The Two-Horned Beast of Rev. xiii. 11, 12 represents the Papal Clergy, the officials of the Papacy, as a class distinct from the laity. The Harlot is the Roman Church with her adherents and possessions, church buildings, monasteries, convents, lands, sumptuous worship and ceremonial, wealth and influence of all kinds, dispersed throughout the world. These are her “flesh,” which the Ten Horns and the Beast are to “eat.” This explains how that the Beast and the False Prophet are still found together (Rev. xix. 20) even after the Harlot has been completely despoiled and burnt with fire. The Harlot rides on the Beast’s back; the False Prophet stands in front of the Beast. (See the author’s Present-Day Papers on Prophecy)
The Process begun
This process is now actually begun; it is in fact the state of things amidst which we are living. Ever since the French Revolution of 1789, when judgment began, and the Romish Church in France was despoiled, the Ten Horns, as was foretold, have been making her desolate and naked, and have been eating her flesh. All through “the time of the end” this process has been going on, and it will continue at an accelerated rate till the final destruction comes.
The Roman Catholic nations of Modern Europe have begun to hate the Roman Catholic Church, to which in bygone ages they all yielded admiration, affection, and obedience. The past century has witnessed an ever-growing and deepening disaffection. Entire nations have defied that Church’s censures, confiscated her property, and wrested every department of politics from her control. The full results of this modern movement are not seen as yet, for it is only in progress, not completed. We see that the very nations which for ages, under the Papacy, upheld and obeyed the Roman Catholic Church, now hate, despise, and despoil her. Frequent instances of this are to be seen in the newspapers. But there is worse to come.
Her Sudden Destruction
The destruction of the mystic Babylon is to be effected all unexpectedly to those remaining in her, as well as to herself. Complete carnal security to the very end is the characteristic of Babylon and her constituents. To the last she says (Rev. xviii. 7): “I sit a queen.” It is effected all in a moment by the sudden and tremendous agency of earthquake and volcanic fire. The expressions may be understood symbolically in reference to the Romish Church, in the sense of revolutionary earthquake and fire; and literally in reference to the literal city Rome. The very nature of the soil of Italy has forced on many a mind, in different ages, the thought of its physical preparedness for such a catastrophe.
The Pope remains
After the burning of the Harlot, the Pope still remains as a great leader of men. The destruction of Babylon by fire and earthquake precedes, by whatever interval, that of the Beast, with his Helper and his Confederation.

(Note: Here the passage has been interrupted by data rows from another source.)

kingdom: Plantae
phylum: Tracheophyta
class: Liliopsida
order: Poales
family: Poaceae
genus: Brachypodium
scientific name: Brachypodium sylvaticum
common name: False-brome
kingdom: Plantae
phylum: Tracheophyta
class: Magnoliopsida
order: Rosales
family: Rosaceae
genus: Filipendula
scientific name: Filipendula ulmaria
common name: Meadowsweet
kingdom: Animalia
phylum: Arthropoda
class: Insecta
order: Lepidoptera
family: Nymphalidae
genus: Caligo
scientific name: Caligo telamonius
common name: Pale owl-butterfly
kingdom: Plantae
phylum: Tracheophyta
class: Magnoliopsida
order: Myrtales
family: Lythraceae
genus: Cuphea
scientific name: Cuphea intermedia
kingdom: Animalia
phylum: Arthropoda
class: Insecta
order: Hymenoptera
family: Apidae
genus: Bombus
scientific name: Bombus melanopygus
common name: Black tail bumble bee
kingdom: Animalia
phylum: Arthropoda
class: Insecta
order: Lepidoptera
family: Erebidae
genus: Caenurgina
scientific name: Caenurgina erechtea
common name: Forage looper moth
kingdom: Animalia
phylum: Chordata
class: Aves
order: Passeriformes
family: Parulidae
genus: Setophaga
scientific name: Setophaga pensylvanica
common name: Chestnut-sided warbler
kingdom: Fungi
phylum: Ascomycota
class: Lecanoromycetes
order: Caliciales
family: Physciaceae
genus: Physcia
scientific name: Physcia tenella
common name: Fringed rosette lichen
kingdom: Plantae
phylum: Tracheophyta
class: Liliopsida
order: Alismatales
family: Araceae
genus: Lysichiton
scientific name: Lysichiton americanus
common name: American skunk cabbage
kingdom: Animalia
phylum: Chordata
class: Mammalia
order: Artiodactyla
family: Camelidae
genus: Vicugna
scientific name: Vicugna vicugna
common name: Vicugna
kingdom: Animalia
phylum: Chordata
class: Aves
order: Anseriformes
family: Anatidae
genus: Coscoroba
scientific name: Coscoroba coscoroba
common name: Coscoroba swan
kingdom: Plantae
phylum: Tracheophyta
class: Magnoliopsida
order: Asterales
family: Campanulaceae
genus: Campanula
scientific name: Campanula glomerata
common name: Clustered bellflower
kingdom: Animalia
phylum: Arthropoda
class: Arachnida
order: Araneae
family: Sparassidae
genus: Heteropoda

The Horns and the Beast that have hated and destroyed the Harlot remain in close confederacy to the very last conflict. But when the Beast, the Ten Kings, and the False Prophet appear in the final warfare with the Lamb (Rev. xix. 19), the Harlot (who represents the Church of Rome as an ecclesiastical system) is seen there no more; before this date she has disappeared.
“Come hither, I will show thee the judgment of the great harlot.”